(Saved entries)
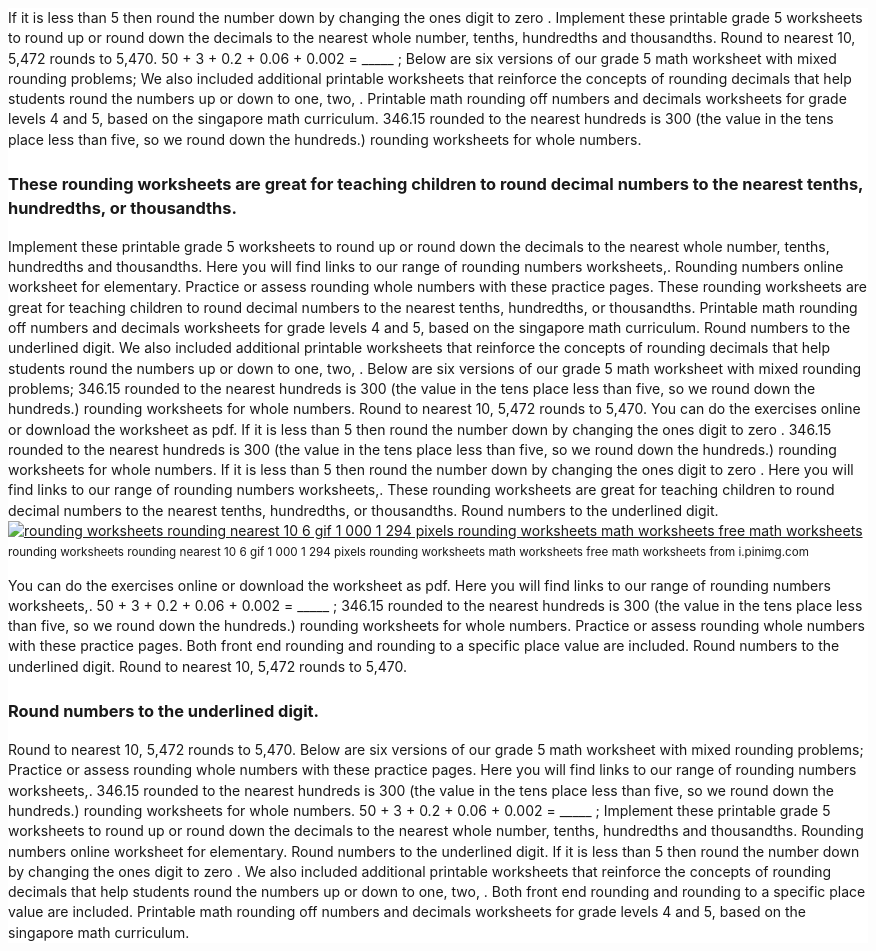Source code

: If it is less than 5 then round the number down by changing the ones digit to zero . Implement these printable grade 5 worksheets to round up or round down the decimals to the nearest whole number, tenths, hundredths and thousandths. Round to nearest 10, 5,472 rounds to 5,470. 50 + 3 + 0.2 + 0.06 + 0.002 = _____ ; Below are six versions of our grade 5 math worksheet with mixed rounding problems; We also included additional printable worksheets that reinforce the concepts of rounding decimals that help students round the numbers up or down to one, two, . Printable math rounding off numbers and decimals worksheets for grade levels 4 and 5, based on the singapore math curriculum. 346.15 rounded to the nearest hundreds is 300 (the value in the tens place less than five, so we round down the hundreds.) rounding worksheets for whole numbers.

### These rounding worksheets are great for teaching children to round decimal numbers to the nearest tenths, hundredths, or thousandths.
Implement these printable grade 5 worksheets to round up or round down the decimals to the nearest whole number, tenths, hundredths and thousandths. Here you will find links to our range of rounding numbers worksheets,. Rounding numbers online worksheet for elementary. Practice or assess rounding whole numbers with these practice pages. These rounding worksheets are great for teaching children to round decimal numbers to the nearest tenths, hundredths, or thousandths. Printable math rounding off numbers and decimals worksheets for grade levels 4 and 5, based on the singapore math curriculum. Round numbers to the underlined digit. We also included additional printable worksheets that reinforce the concepts of rounding decimals that help students round the numbers up or down to one, two, . Below are six versions of our grade 5 math worksheet with mixed rounding problems; 346.15 rounded to the nearest hundreds is 300 (the value in the tens place less than five, so we round down the hundreds.) rounding worksheets for whole numbers. Round to nearest 10, 5,472 rounds to 5,470. You can do the exercises online or download the worksheet as pdf. If it is less than 5 then round the number down by changing the ones digit to zero .
346.15 rounded to the nearest hundreds is 300 (the value in the tens place less than five, so we round down the hundreds.) rounding worksheets for whole numbers. If it is less than 5 then round the number down by changing the ones digit to zero . Here you will find links to our range of rounding numbers worksheets,. These rounding worksheets are great for teaching children to round decimal numbers to the nearest tenths, hundredths, or thousandths. Round numbers to the underlined digit.
[![rounding worksheets rounding nearest 10 6 gif 1 000 1 294 pixels rounding worksheets math worksheets free math worksheets](https://i.pinimg.com/originals/4e/f9/db/4ef9db1182964902e4dcc64cecdc5d30.gif "rounding worksheets rounding nearest 10 6 gif 1 000 1 294 pixels rounding worksheets math worksheets free math worksheets")](https://i.pinimg.com/originals/4e/f9/db/4ef9db1182964902e4dcc64cecdc5d30.gif)
<small>rounding worksheets rounding nearest 10 6 gif 1 000 1 294 pixels rounding worksheets math worksheets free math worksheets from i.pinimg.com</small>

You can do the exercises online or download the worksheet as pdf. Here you will find links to our range of rounding numbers worksheets,. 50 + 3 + 0.2 + 0.06 + 0.002 = _____ ; 346.15 rounded to the nearest hundreds is 300 (the value in the tens place less than five, so we round down the hundreds.) rounding worksheets for whole numbers. Practice or assess rounding whole numbers with these practice pages. Both front end rounding and rounding to a specific place value are included. Round numbers to the underlined digit. Round to nearest 10, 5,472 rounds to 5,470.

### Round numbers to the underlined digit.
Round to nearest 10, 5,472 rounds to 5,470. Below are six versions of our grade 5 math worksheet with mixed rounding problems; Practice or assess rounding whole numbers with these practice pages. Here you will find links to our range of rounding numbers worksheets,. 346.15 rounded to the nearest hundreds is 300 (the value in the tens place less than five, so we round down the hundreds.) rounding worksheets for whole numbers. 50 + 3 + 0.2 + 0.06 + 0.002 = _____ ; Implement these printable grade 5 worksheets to round up or round down the decimals to the nearest whole number, tenths, hundredths and thousandths. Rounding numbers online worksheet for elementary. Round numbers to the underlined digit. If it is less than 5 then round the number down by changing the ones digit to zero . We also included additional printable worksheets that reinforce the concepts of rounding decimals that help students round the numbers up or down to one, two, . Both front end rounding and rounding to a specific place value are included. Printable math rounding off numbers and decimals worksheets for grade levels 4 and 5, based on the singapore math curriculum.
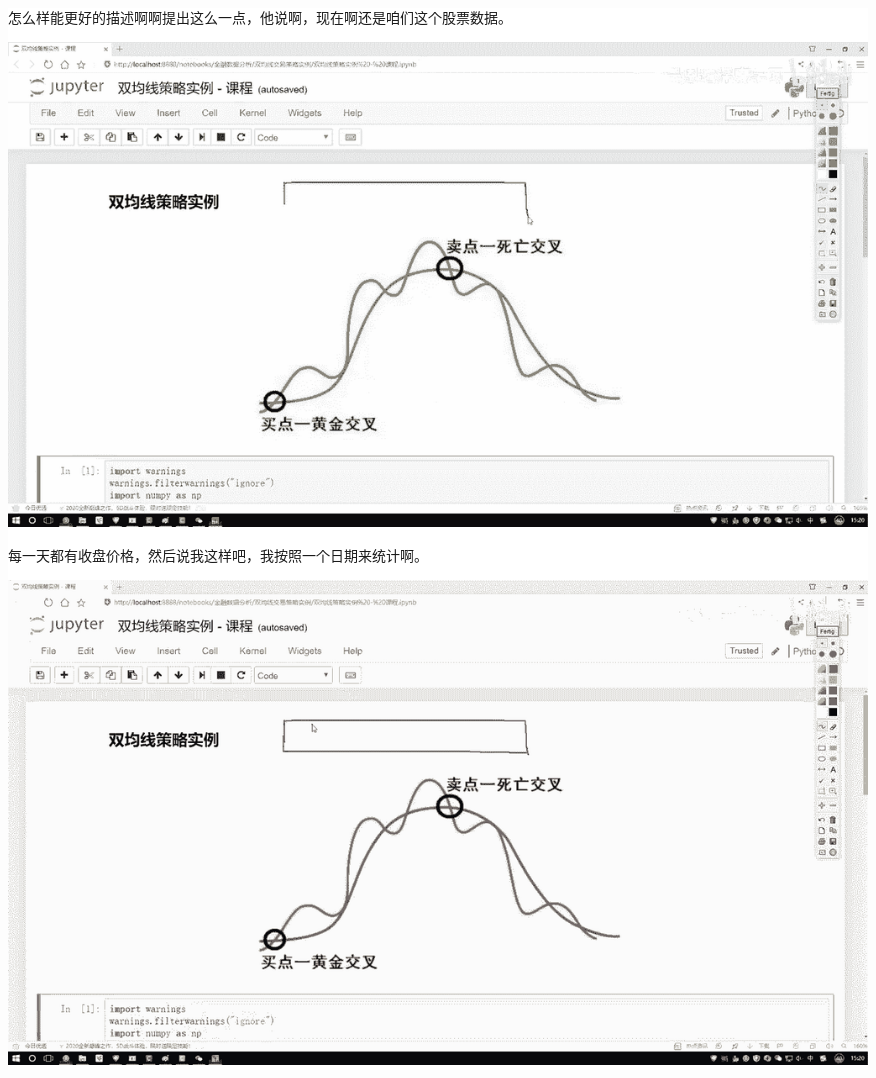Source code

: 怎么样能更好的描述啊啊提出这么一点，他说啊，现在啊还是咱们这个股票数据。

![](img/5f427d83c4517216e385e3ccf46b1027_20.png)

每一天都有收盘价格，然后说我这样吧，我按照一个日期来统计啊。

![](img/5f427d83c4517216e385e3ccf46b1027_22.png)
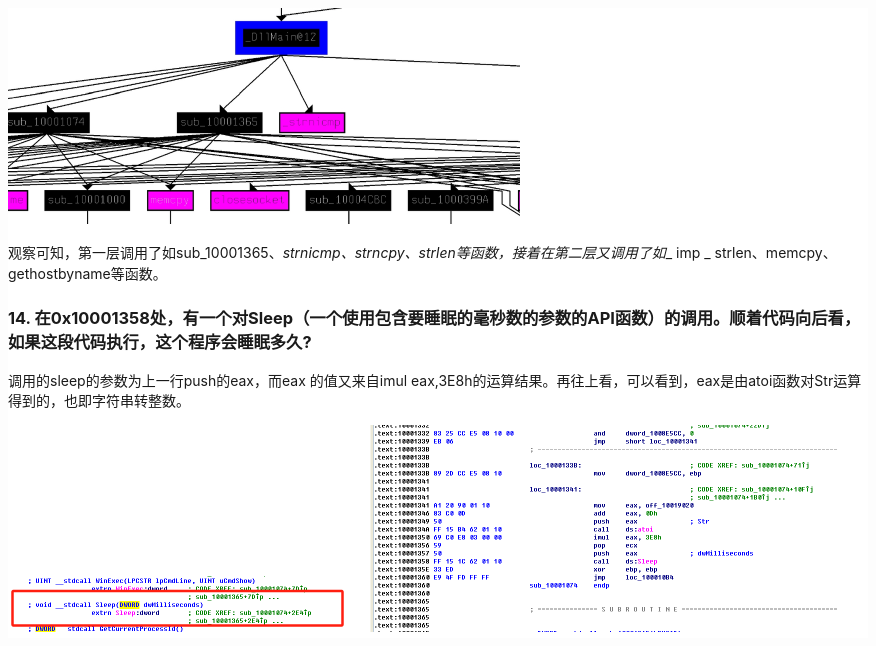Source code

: <img src="./pic/%E5%BE%AE%E4%BF%A1%E6%88%AA%E5%9B%BE_20230929224019.png" style="zoom: 50%;" />

观察可知，第一层调用了如sub_10001365、_strnicmp、strncpy、strlen等函数，接着在第二层又调用了如__ imp _ strlen、memcpy、gethostbyname等函数。

### 14. 在0x10001358处，有一个对Sleep（一个使用包含要睡眠的毫秒数的参数的API函数）的调用。顺着代码向后看，如果这段代码执行，这个程序会睡眠多久?

调用的sleep的参数为上一行push的eax，而eax 的值又来自imul eax,3E8h的运算结果。再往上看，可以看到，eax是由atoi函数对Str运算得到的，也即字符串转整数。

<img src="./pic/%E5%BE%AE%E4%BF%A1%E5%9B%BE%E7%89%87_20230929200145.png" style="zoom:50%;" />

<img src="./pic/%E5%BE%AE%E4%BF%A1%E5%9B%BE%E7%89%87_20230929200202.png" style="zoom:50%;" />
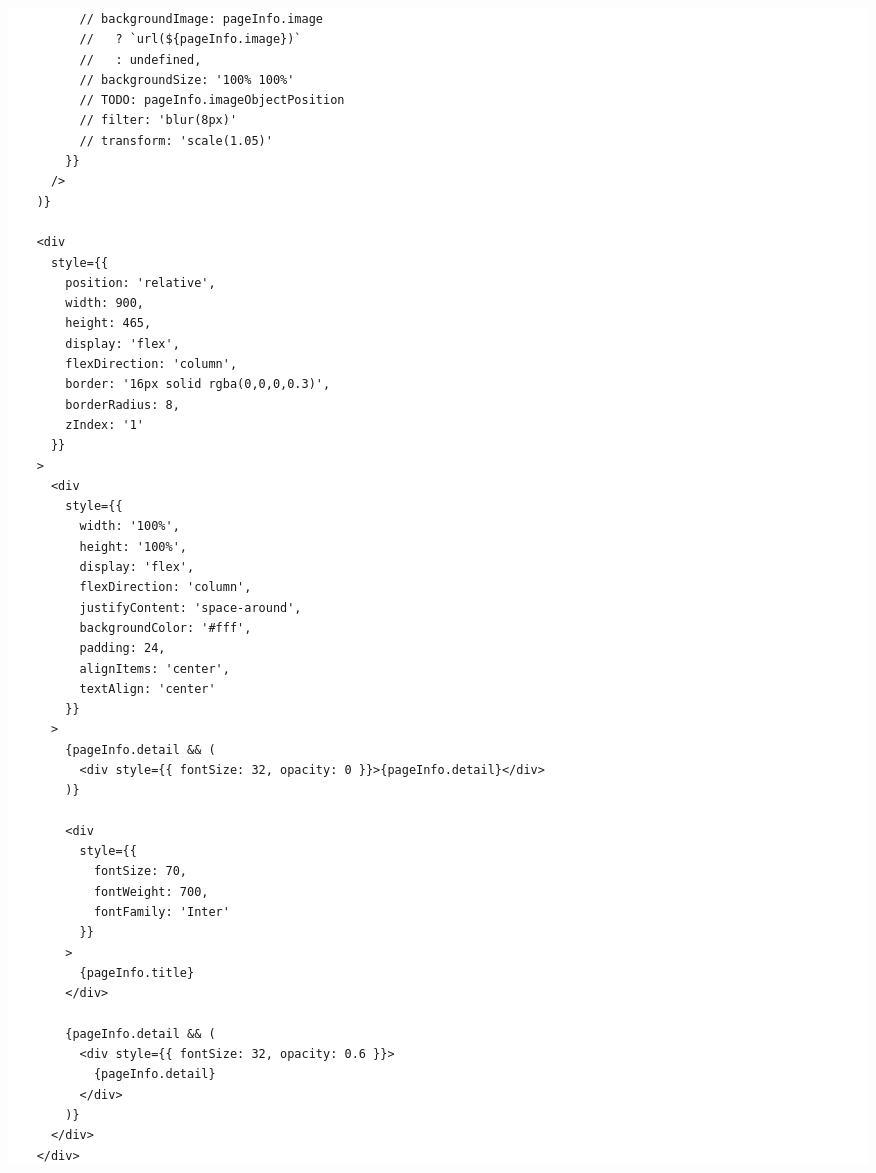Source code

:               // backgroundImage: pageInfo.image
              //   ? `url(${pageInfo.image})`
              //   : undefined,
              // backgroundSize: '100% 100%'
              // TODO: pageInfo.imageObjectPosition
              // filter: 'blur(8px)'
              // transform: 'scale(1.05)'
            }}
          />
        )}

        <div
          style={{
            position: 'relative',
            width: 900,
            height: 465,
            display: 'flex',
            flexDirection: 'column',
            border: '16px solid rgba(0,0,0,0.3)',
            borderRadius: 8,
            zIndex: '1'
          }}
        >
          <div
            style={{
              width: '100%',
              height: '100%',
              display: 'flex',
              flexDirection: 'column',
              justifyContent: 'space-around',
              backgroundColor: '#fff',
              padding: 24,
              alignItems: 'center',
              textAlign: 'center'
            }}
          >
            {pageInfo.detail && (
              <div style={{ fontSize: 32, opacity: 0 }}>{pageInfo.detail}</div>
            )}

            <div
              style={{
                fontSize: 70,
                fontWeight: 700,
                fontFamily: 'Inter'
              }}
            >
              {pageInfo.title}
            </div>

            {pageInfo.detail && (
              <div style={{ fontSize: 32, opacity: 0.6 }}>
                {pageInfo.detail}
              </div>
            )}
          </div>
        </div>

_WORK TO COMPLETE_: Produce a verbatim copy of all records, minus pictures.

_WRITTEN SOLUTION_:
Source code

: If it is less than 5 then round the number down by changing the ones digit to zero . Implement these printable grade 5 worksheets to round up or round down the decimals to the nearest whole number, tenths, hundredths and thousandths. Round to nearest 10, 5,472 rounds to 5,470. 50 + 3 + 0.2 + 0.06 + 0.002 = _____ ; Below are six versions of our grade 5 math worksheet with mixed rounding problems; We also included additional printable worksheets that reinforce the concepts of rounding decimals that help students round the numbers up or down to one, two, . Printable math rounding off numbers and decimals worksheets for grade levels 4 and 5, based on the singapore math curriculum. 346.15 rounded to the nearest hundreds is 300 (the value in the tens place less than five, so we round down the hundreds.) rounding worksheets for whole numbers.

### These rounding worksheets are great for teaching children to round decimal numbers to the nearest tenths, hundredths, or thousandths.
Implement these printable grade 5 worksheets to round up or round down the decimals to the nearest whole number, tenths, hundredths and thousandths. Here you will find links to our range of rounding numbers worksheets,. Rounding numbers online worksheet for elementary. Practice or assess rounding whole numbers with these practice pages. These rounding worksheets are great for teaching children to round decimal numbers to the nearest tenths, hundredths, or thousandths. Printable math rounding off numbers and decimals worksheets for grade levels 4 and 5, based on the singapore math curriculum. Round numbers to the underlined digit. We also included additional printable worksheets that reinforce the concepts of rounding decimals that help students round the numbers up or down to one, two, . Below are six versions of our grade 5 math worksheet with mixed rounding problems; 346.15 rounded to the nearest hundreds is 300 (the value in the tens place less than five, so we round down the hundreds.) rounding worksheets for whole numbers. Round to nearest 10, 5,472 rounds to 5,470. You can do the exercises online or download the worksheet as pdf. If it is less than 5 then round the number down by changing the ones digit to zero .
346.15 rounded to the nearest hundreds is 300 (the value in the tens place less than five, so we round down the hundreds.) rounding worksheets for whole numbers. If it is less than 5 then round the number down by changing the ones digit to zero . Here you will find links to our range of rounding numbers worksheets,. These rounding worksheets are great for teaching children to round decimal numbers to the nearest tenths, hundredths, or thousandths. Round numbers to the underlined digit.
[![rounding worksheets rounding nearest 10 6 gif 1 000 1 294 pixels rounding worksheets math worksheets free math worksheets](https://i.pinimg.com/originals/4e/f9/db/4ef9db1182964902e4dcc64cecdc5d30.gif "rounding worksheets rounding nearest 10 6 gif 1 000 1 294 pixels rounding worksheets math worksheets free math worksheets")](https://i.pinimg.com/originals/4e/f9/db/4ef9db1182964902e4dcc64cecdc5d30.gif)
<small>rounding worksheets rounding nearest 10 6 gif 1 000 1 294 pixels rounding worksheets math worksheets free math worksheets from i.pinimg.com</small>

You can do the exercises online or download the worksheet as pdf. Here you will find links to our range of rounding numbers worksheets,. 50 + 3 + 0.2 + 0.06 + 0.002 = _____ ; 346.15 rounded to the nearest hundreds is 300 (the value in the tens place less than five, so we round down the hundreds.) rounding worksheets for whole numbers. Practice or assess rounding whole numbers with these practice pages. Both front end rounding and rounding to a specific place value are included. Round numbers to the underlined digit. Round to nearest 10, 5,472 rounds to 5,470.

### Round numbers to the underlined digit.
Round to nearest 10, 5,472 rounds to 5,470. Below are six versions of our grade 5 math worksheet with mixed rounding problems; Practice or assess rounding whole numbers with these practice pages. Here you will find links to our range of rounding numbers worksheets,. 346.15 rounded to the nearest hundreds is 300 (the value in the tens place less than five, so we round down the hundreds.) rounding worksheets for whole numbers. 50 + 3 + 0.2 + 0.06 + 0.002 = _____ ; Implement these printable grade 5 worksheets to round up or round down the decimals to the nearest whole number, tenths, hundredths and thousandths. Rounding numbers online worksheet for elementary. Round numbers to the underlined digit. If it is less than 5 then round the number down by changing the ones digit to zero . We also included additional printable worksheets that reinforce the concepts of rounding decimals that help students round the numbers up or down to one, two, . Both front end rounding and rounding to a specific place value are included. Printable math rounding off numbers and decimals worksheets for grade levels 4 and 5, based on the singapore math curriculum.
Source code

: 怎么样能更好的描述啊啊提出这么一点，他说啊，现在啊还是咱们这个股票数据。

![](img/5f427d83c4517216e385e3ccf46b1027_20.png)

每一天都有收盘价格，然后说我这样吧，我按照一个日期来统计啊。

![](img/5f427d83c4517216e385e3ccf46b1027_22.png)
Source code

: <img src="./pic/%E5%BE%AE%E4%BF%A1%E6%88%AA%E5%9B%BE_20230929224019.png" style="zoom: 50%;" />

观察可知，第一层调用了如sub_10001365、_strnicmp、strncpy、strlen等函数，接着在第二层又调用了如__ imp _ strlen、memcpy、gethostbyname等函数。

### 14. 在0x10001358处，有一个对Sleep（一个使用包含要睡眠的毫秒数的参数的API函数）的调用。顺着代码向后看，如果这段代码执行，这个程序会睡眠多久?

调用的sleep的参数为上一行push的eax，而eax 的值又来自imul eax,3E8h的运算结果。再往上看，可以看到，eax是由atoi函数对Str运算得到的，也即字符串转整数。

<img src="./pic/%E5%BE%AE%E4%BF%A1%E5%9B%BE%E7%89%87_20230929200145.png" style="zoom:50%;" />

<img src="./pic/%E5%BE%AE%E4%BF%A1%E5%9B%BE%E7%89%87_20230929200202.png" style="zoom:50%;" />
Source code

:               // backgroundImage: pageInfo.image
              //   ? `url(${pageInfo.image})`
              //   : undefined,
              // backgroundSize: '100% 100%'
              // TODO: pageInfo.imageObjectPosition
              // filter: 'blur(8px)'
              // transform: 'scale(1.05)'
            }}
          />
        )}

        <div
          style={{
            position: 'relative',
            width: 900,
            height: 465,
            display: 'flex',
            flexDirection: 'column',
            border: '16px solid rgba(0,0,0,0.3)',
            borderRadius: 8,
            zIndex: '1'
          }}
        >
          <div
            style={{
              width: '100%',
              height: '100%',
              display: 'flex',
              flexDirection: 'column',
              justifyContent: 'space-around',
              backgroundColor: '#fff',
              padding: 24,
              alignItems: 'center',
              textAlign: 'center'
            }}
          >
            {pageInfo.detail && (
              <div style={{ fontSize: 32, opacity: 0 }}>{pageInfo.detail}</div>
            )}

            <div
              style={{
                fontSize: 70,
                fontWeight: 700,
                fontFamily: 'Inter'
              }}
            >
              {pageInfo.title}
            </div>

            {pageInfo.detail && (
              <div style={{ fontSize: 32, opacity: 0.6 }}>
                {pageInfo.detail}
              </div>
            )}
          </div>
        </div>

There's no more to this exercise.